[Dataset items]
════════════════
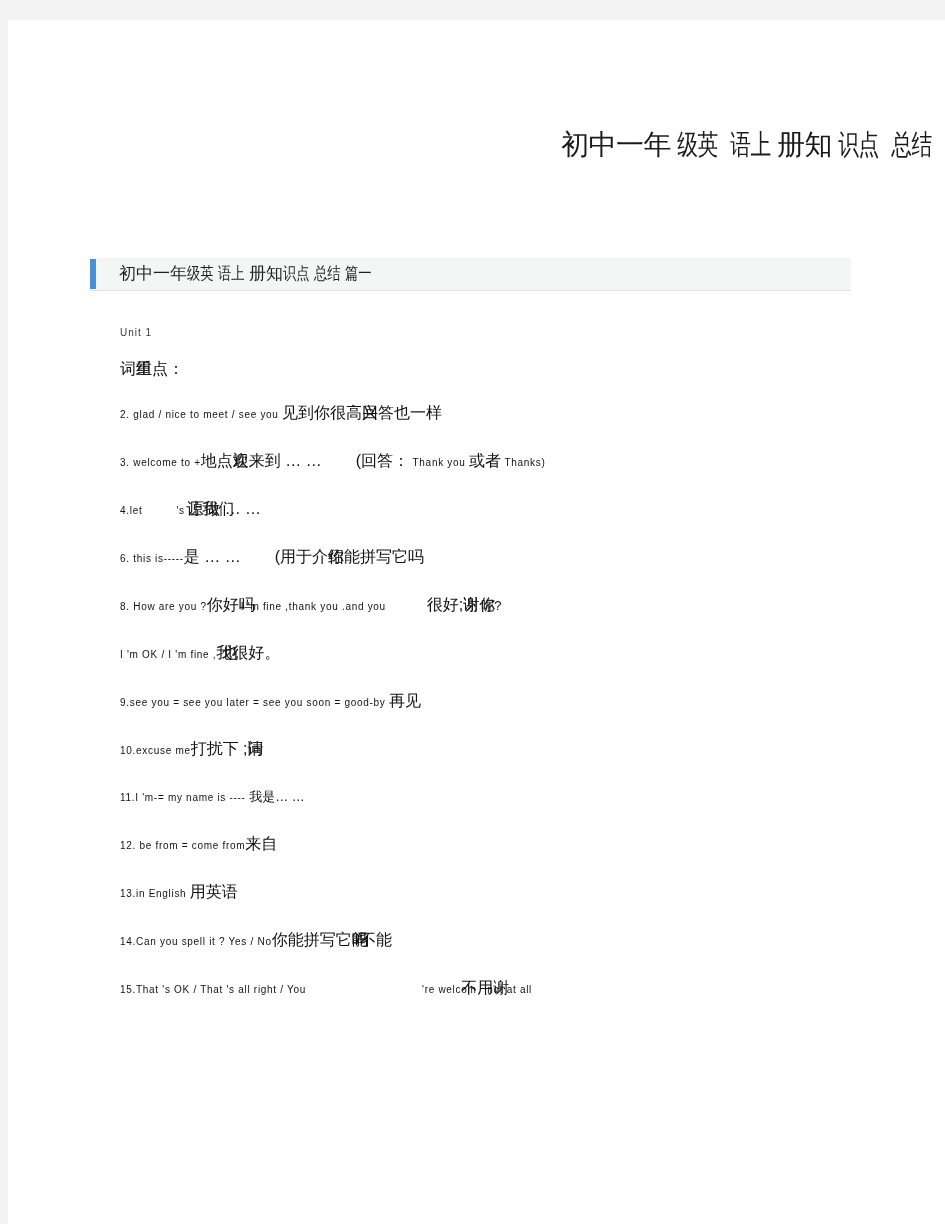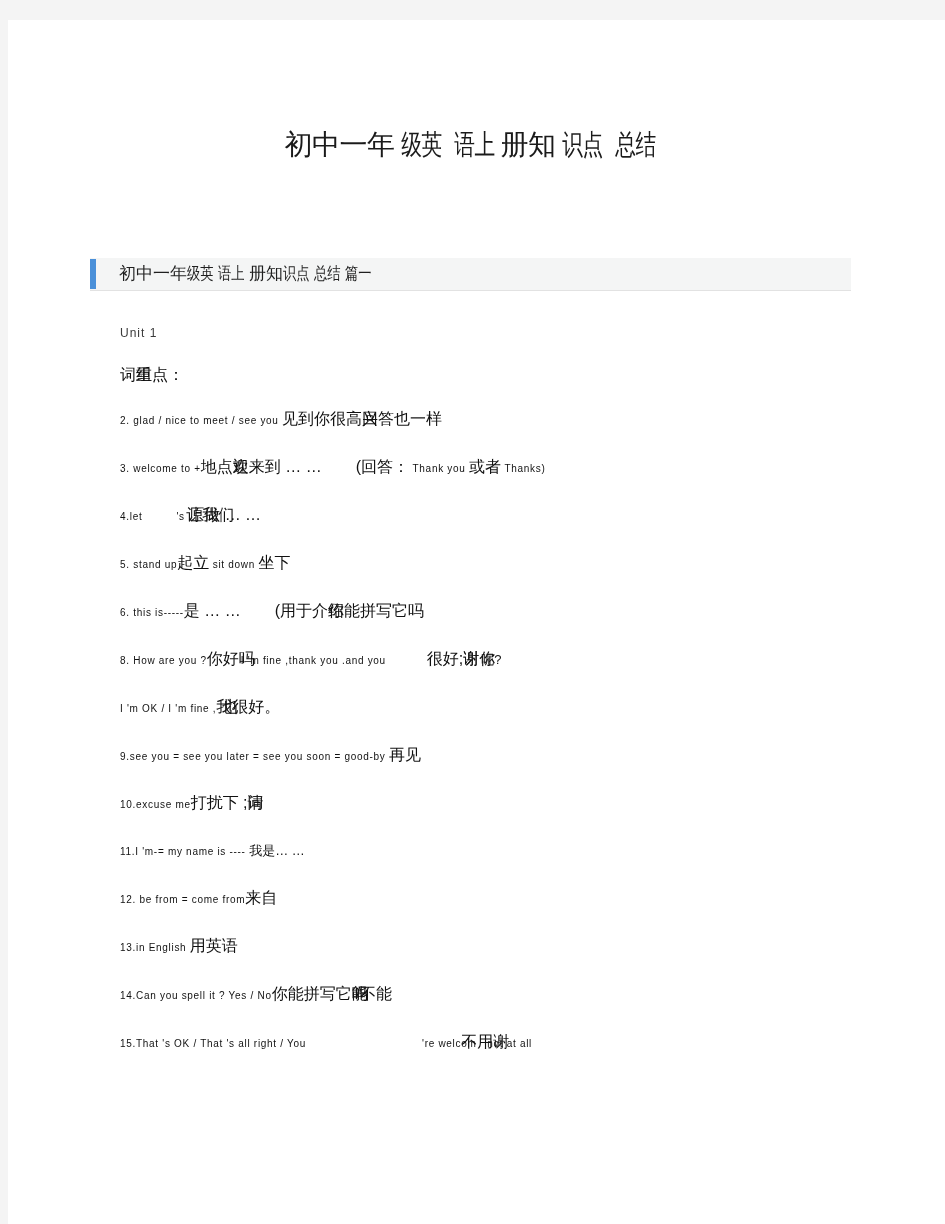--- a/index.html
+++ b/index.html
@@ -27,7 +27,7 @@
     left: 0;
     top: 108px;
     width: 930px;
-    text-align: center;
+    text-align: right;
     font-size: 28px;
     line-height: 34px;
     color: #1a1a1a;

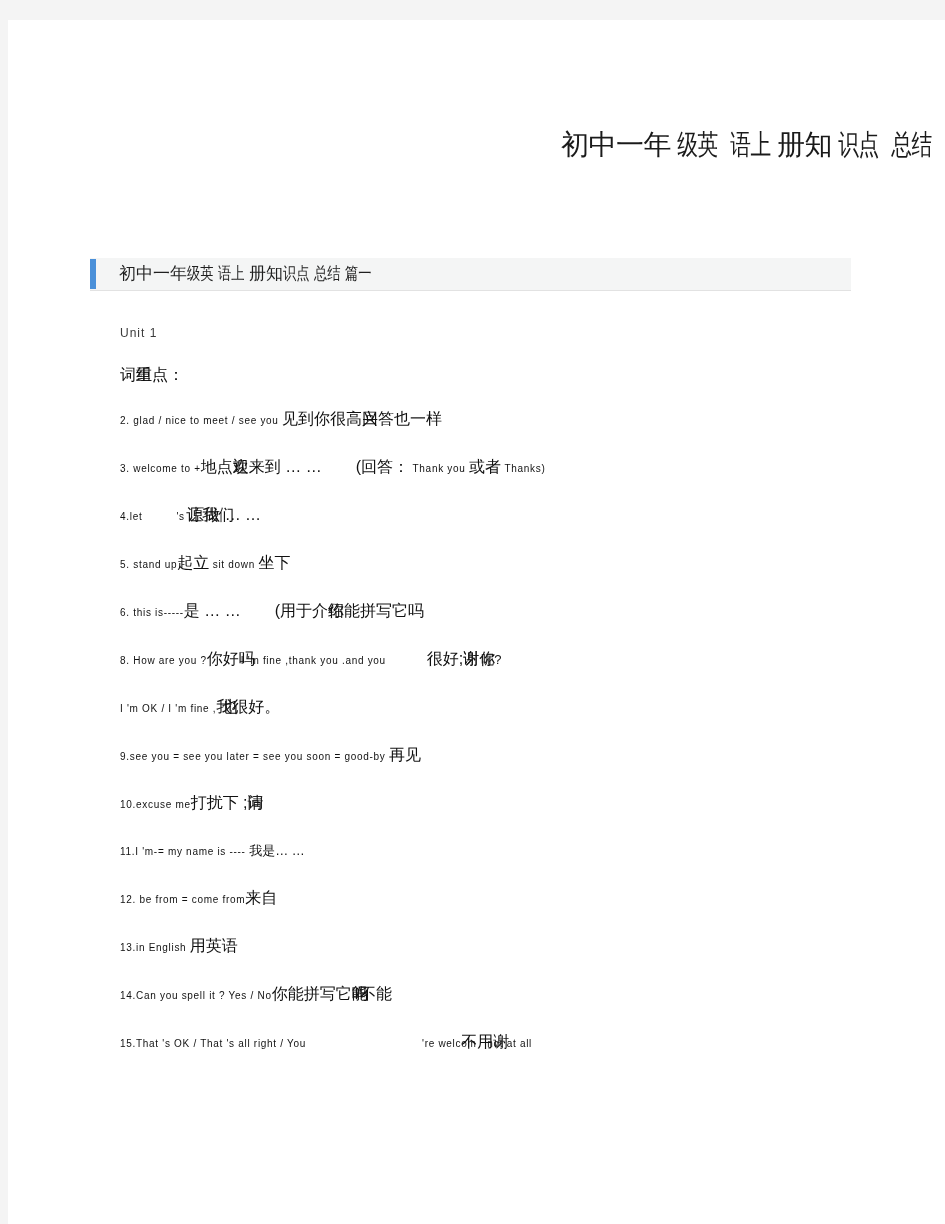--- a/index.html
+++ b/index.html
@@ -84,11 +84,11 @@
     color: #0d0d0d;
   }
   .unit-label {
-    font-size: 12px;
+    font-size: 10px;
     line-height: 14px;
     color: #3a3a3a;
     letter-spacing: 1px;
-    margin-bottom: 24px;
+    margin-bottom: 18px;
   }
   .heading-cn {
     font-size: 16px;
════════════════
▶ **TO-DO ITEM**
The response should repeat every entry above exactly and include none of the pictures.

▶ **TASK RESULT**
--- a/index.html
+++ b/index.html
@@ -27,7 +27,7 @@
     left: 0;
     top: 108px;
     width: 930px;
-    text-align: center;
+    text-align: right;
     font-size: 28px;
     line-height: 34px;
     color: #1a1a1a;

--- a/index.html
+++ b/index.html
@@ -84,11 +84,11 @@
     color: #0d0d0d;
   }
   .unit-label {
-    font-size: 12px;
+    font-size: 10px;
     line-height: 14px;
     color: #3a3a3a;
     letter-spacing: 1px;
-    margin-bottom: 24px;
+    margin-bottom: 18px;
   }
   .heading-cn {
     font-size: 16px;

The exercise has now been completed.